Scaffold overlay of flavonoid-inspired molecules: Discovery of 2,3-diaryl-pyridopyrimidin-4-imine/ones as dual hTopo-II and tubulin targeting anticancer agents.

Almost half of all medicines approved by the U.S. Food and Drug Administration have been found to be developed based on inspiration from natural products (NPs). Here, we report a novel strategy of scaffold overlaying of scaffold-hopped analogs of bioactive flavones and isoflavones and installation of drug-privileged motifs, which has led to discovery of anticancer agents that surpass the functional efficiency of the original NPs. The analogs, 2,3-diaryl-pyridopyrimidin-4-imine/ones were efficiently synthesized by an approach of a nitrile-stabilized quaternary ammonium ylide as masked synthon and Pd-catalyzed activation-arylation methods.
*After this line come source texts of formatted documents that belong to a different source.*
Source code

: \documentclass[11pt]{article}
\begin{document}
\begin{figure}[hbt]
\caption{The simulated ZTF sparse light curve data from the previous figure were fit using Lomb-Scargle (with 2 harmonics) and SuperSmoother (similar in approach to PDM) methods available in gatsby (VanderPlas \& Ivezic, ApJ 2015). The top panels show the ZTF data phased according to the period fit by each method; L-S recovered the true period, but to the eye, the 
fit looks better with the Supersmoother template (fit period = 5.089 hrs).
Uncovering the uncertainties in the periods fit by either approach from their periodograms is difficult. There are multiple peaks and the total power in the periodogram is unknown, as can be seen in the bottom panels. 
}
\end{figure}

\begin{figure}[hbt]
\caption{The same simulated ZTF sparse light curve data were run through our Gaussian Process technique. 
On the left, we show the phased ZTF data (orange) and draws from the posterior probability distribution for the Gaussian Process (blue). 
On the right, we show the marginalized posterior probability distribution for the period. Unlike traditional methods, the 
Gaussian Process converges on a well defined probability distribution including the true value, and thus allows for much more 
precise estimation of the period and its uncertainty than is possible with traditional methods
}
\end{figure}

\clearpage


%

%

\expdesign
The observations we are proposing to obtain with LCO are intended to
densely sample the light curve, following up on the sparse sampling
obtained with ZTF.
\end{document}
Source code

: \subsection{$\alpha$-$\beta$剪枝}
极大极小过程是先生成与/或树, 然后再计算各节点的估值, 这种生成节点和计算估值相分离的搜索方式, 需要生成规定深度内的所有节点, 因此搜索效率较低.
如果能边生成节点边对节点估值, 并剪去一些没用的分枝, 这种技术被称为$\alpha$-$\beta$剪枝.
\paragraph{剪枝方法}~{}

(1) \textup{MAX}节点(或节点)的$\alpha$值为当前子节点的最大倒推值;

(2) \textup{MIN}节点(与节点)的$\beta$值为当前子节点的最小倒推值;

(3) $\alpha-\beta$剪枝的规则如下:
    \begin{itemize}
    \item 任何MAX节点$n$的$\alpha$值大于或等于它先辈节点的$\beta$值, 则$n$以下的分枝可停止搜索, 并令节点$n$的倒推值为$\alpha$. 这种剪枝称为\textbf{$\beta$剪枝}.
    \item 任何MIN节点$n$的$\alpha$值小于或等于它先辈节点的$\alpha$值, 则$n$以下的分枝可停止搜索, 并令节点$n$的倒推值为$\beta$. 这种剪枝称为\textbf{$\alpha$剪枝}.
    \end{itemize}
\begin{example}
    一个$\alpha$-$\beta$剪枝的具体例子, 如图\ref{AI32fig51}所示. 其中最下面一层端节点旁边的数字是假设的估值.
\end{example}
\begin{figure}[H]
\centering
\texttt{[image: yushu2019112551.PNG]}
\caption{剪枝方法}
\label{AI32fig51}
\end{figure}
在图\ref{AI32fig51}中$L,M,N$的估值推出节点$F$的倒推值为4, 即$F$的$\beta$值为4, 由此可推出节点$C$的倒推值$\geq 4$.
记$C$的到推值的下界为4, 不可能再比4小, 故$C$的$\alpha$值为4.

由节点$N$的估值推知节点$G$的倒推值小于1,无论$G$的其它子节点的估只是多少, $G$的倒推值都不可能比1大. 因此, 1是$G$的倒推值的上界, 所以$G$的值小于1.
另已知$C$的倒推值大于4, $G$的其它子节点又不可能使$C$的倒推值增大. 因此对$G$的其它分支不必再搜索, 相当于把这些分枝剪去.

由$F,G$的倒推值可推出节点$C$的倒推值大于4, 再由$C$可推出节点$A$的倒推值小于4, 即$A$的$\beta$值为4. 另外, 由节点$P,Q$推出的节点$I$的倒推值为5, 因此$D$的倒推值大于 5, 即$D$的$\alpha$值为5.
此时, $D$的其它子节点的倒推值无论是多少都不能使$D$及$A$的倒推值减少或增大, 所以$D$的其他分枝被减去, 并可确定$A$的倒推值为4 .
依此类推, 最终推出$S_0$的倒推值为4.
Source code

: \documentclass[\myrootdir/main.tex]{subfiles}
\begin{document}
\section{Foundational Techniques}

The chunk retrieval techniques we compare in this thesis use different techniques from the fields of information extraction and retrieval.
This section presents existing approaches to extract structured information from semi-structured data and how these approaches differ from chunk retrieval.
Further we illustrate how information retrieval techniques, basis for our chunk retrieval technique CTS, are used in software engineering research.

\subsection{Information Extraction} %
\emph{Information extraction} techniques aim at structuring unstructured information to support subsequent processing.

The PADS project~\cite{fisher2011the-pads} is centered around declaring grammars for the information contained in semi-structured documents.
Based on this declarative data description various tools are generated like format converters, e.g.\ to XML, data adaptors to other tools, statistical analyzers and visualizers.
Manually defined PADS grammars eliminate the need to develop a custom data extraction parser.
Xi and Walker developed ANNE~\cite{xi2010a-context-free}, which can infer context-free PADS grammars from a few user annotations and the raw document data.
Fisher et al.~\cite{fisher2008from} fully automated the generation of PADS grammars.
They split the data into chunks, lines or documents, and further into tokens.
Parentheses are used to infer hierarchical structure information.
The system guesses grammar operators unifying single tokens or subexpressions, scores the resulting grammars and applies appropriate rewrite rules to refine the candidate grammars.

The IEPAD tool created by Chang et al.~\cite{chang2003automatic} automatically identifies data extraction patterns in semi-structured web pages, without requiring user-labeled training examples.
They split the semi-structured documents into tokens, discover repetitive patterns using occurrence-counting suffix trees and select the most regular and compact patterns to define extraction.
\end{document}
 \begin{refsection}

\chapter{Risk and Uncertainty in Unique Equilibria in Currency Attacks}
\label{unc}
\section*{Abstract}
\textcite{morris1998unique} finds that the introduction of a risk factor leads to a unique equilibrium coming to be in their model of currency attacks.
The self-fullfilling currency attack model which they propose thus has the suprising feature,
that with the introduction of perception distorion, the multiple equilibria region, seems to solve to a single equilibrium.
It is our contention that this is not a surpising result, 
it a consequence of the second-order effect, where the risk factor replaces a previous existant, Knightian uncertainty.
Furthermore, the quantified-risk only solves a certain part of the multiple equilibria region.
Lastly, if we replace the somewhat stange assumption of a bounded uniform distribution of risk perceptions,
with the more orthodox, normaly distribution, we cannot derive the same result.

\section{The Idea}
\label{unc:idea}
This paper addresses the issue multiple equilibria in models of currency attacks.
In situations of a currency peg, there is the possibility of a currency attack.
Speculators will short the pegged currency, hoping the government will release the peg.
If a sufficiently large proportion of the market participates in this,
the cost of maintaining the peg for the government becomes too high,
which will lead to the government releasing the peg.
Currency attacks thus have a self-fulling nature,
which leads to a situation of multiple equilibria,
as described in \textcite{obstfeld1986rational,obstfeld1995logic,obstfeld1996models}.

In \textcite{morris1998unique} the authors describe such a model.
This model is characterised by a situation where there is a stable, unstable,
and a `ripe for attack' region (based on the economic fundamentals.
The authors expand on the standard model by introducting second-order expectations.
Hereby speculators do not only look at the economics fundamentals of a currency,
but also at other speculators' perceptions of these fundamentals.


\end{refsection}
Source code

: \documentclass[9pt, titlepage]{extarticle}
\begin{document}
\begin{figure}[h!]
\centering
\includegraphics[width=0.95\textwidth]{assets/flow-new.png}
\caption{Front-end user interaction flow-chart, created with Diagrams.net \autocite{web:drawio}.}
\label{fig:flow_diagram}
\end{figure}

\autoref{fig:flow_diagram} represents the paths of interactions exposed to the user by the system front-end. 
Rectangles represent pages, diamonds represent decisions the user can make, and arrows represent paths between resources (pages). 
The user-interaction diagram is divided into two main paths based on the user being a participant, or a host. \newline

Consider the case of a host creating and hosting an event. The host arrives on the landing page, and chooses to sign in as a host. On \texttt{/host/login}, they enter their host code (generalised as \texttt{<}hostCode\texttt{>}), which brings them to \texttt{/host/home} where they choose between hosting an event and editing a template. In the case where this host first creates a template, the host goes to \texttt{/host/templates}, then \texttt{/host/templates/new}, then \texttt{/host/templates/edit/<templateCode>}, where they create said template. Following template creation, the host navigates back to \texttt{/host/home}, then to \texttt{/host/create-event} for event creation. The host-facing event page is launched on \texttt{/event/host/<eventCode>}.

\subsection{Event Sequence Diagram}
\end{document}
Compared to the NPs, these NP-analogs exhibited differentiated functions; dual inhibition of human topoisomerase-II (hTopo-II) enzyme and tubulin polymerization, and pronounced antiproliferative effect against various cancer cell lines, including numerous drug-resistant cancer cells. The most active compound 5l displayed significant inhibition of migration ability of cancer cells and blocked G1/S phase transition in cell cycle. Compound 5l caused pronounced effect in expression patterns of various key cell cycle regulatory proteins; up-regulation of apoptotic proteins, Bax, Caspase 3 and p53, and down-regulation of apoptosis-inhibiting proteins, BcL-xL, Cyclin D1, Cyclin E1 and NF-κB, which indicates high efficiency of the molecule 5l in apoptosis-signal axis interfering potential. Cheminformatics analysis revealed that 2,3-diaryl-pyridopyrimidin-4-imine/ones occupy a distinctive drug-relevant chemical space that is seldom represented by natural products and good physicochemical, ADMET and pharmacokinetic-relevant profile. Together, the anticancer potential of the investigated analogs was found to be much more efficient compared to the original natural products and two anticancer drugs, Etoposide (hTopo-II inhibitor) and 5-Flurouracile (5-FU).